§ WORK REQUEST:
Scan the lines below; pull out those with "span".

[Records from a collection]

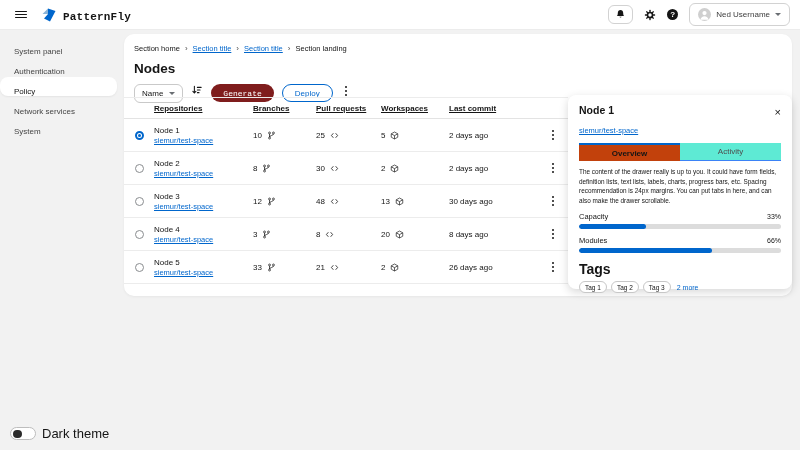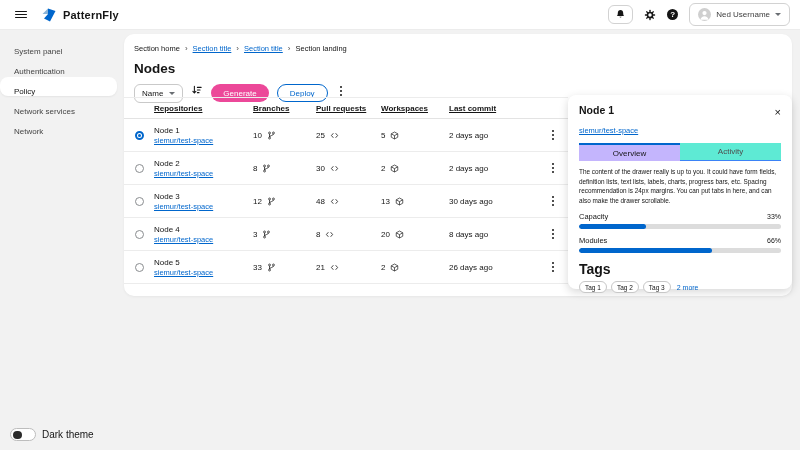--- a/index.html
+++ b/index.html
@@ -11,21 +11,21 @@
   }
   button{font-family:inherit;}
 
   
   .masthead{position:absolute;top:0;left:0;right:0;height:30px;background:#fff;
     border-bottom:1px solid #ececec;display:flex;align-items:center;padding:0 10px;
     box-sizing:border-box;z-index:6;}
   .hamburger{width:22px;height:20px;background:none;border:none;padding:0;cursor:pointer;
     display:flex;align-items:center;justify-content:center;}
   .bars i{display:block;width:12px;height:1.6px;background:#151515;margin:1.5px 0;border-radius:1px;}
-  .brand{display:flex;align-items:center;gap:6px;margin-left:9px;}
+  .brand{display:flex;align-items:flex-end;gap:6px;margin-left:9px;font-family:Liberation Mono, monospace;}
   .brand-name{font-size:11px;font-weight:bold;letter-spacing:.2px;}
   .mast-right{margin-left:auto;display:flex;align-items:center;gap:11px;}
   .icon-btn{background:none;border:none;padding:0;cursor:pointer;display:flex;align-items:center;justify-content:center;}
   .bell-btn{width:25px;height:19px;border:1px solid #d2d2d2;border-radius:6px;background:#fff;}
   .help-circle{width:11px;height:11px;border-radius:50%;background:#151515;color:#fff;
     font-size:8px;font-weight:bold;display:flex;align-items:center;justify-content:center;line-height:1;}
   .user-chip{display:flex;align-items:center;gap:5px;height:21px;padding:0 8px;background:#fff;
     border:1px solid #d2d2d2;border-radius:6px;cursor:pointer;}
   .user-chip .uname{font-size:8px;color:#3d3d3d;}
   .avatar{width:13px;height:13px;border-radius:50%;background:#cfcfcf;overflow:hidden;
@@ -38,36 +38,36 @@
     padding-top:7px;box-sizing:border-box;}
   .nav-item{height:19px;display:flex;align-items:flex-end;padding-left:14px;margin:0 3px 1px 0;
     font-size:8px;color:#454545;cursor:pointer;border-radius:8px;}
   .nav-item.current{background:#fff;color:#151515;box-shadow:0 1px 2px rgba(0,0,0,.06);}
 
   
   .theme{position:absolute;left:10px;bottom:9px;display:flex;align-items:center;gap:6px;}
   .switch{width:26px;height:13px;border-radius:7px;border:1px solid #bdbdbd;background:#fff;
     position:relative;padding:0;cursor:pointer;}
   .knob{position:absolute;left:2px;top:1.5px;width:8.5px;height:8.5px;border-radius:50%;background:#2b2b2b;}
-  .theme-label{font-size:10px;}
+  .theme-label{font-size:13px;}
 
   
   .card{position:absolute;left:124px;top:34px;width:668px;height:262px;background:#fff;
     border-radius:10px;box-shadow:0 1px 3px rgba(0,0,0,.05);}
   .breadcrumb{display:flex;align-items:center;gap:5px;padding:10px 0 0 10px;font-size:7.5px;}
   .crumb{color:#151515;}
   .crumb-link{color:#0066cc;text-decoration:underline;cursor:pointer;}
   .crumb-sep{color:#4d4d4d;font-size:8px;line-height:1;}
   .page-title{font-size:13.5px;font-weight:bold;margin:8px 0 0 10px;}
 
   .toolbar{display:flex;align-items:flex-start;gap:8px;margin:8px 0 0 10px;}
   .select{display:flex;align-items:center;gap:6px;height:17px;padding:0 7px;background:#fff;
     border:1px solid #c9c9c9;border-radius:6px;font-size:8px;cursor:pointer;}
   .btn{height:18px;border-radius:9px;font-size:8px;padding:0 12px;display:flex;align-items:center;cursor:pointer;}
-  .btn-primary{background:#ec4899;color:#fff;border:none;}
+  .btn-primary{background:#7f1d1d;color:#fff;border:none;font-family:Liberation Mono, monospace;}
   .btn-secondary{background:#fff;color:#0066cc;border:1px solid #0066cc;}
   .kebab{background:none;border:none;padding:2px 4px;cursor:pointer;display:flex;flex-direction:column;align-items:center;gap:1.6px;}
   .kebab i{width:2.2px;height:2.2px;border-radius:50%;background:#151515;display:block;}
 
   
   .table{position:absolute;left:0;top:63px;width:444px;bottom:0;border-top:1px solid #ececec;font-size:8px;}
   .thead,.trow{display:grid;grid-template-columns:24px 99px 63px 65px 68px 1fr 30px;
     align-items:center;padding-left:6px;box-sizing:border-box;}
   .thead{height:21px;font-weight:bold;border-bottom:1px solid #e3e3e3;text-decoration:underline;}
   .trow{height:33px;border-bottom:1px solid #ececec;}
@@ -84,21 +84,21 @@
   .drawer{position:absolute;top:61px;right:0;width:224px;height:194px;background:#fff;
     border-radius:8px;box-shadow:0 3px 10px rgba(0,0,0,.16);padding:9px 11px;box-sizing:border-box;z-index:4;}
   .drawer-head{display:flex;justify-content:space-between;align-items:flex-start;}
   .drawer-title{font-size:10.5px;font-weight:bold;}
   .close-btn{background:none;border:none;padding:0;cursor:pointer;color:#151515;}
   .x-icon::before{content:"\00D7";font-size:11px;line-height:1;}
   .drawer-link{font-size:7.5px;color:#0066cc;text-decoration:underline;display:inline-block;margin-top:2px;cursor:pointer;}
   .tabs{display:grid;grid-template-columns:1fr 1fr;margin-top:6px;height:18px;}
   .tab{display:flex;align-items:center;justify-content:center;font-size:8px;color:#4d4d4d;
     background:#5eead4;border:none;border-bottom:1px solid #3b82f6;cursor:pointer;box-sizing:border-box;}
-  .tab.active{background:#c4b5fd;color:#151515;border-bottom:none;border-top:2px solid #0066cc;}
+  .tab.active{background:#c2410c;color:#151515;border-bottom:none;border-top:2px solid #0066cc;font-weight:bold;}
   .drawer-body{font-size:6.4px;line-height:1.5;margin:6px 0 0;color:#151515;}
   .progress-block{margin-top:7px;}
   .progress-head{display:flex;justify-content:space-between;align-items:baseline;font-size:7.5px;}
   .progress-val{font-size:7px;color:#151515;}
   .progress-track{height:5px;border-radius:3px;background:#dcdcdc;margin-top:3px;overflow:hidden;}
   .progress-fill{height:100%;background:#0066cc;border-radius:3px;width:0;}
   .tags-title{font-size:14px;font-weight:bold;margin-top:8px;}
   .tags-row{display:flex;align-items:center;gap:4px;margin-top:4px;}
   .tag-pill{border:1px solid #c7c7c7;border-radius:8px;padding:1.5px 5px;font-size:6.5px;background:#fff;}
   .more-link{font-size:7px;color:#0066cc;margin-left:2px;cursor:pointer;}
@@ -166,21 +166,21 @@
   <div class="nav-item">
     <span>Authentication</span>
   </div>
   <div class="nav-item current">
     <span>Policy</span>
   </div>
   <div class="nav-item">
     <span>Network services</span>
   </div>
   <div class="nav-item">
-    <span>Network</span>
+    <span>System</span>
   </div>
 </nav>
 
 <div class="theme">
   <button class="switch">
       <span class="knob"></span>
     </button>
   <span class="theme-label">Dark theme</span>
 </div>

§ RESULT FOR THIS TASK:
     <span>Authentication</span>
     <span>Policy</span>
     <span>Network services</span>
-    <span>Network</span>
+    <span>System</span>
       <span class="knob"></span>
   <span class="theme-label">Dark theme</span>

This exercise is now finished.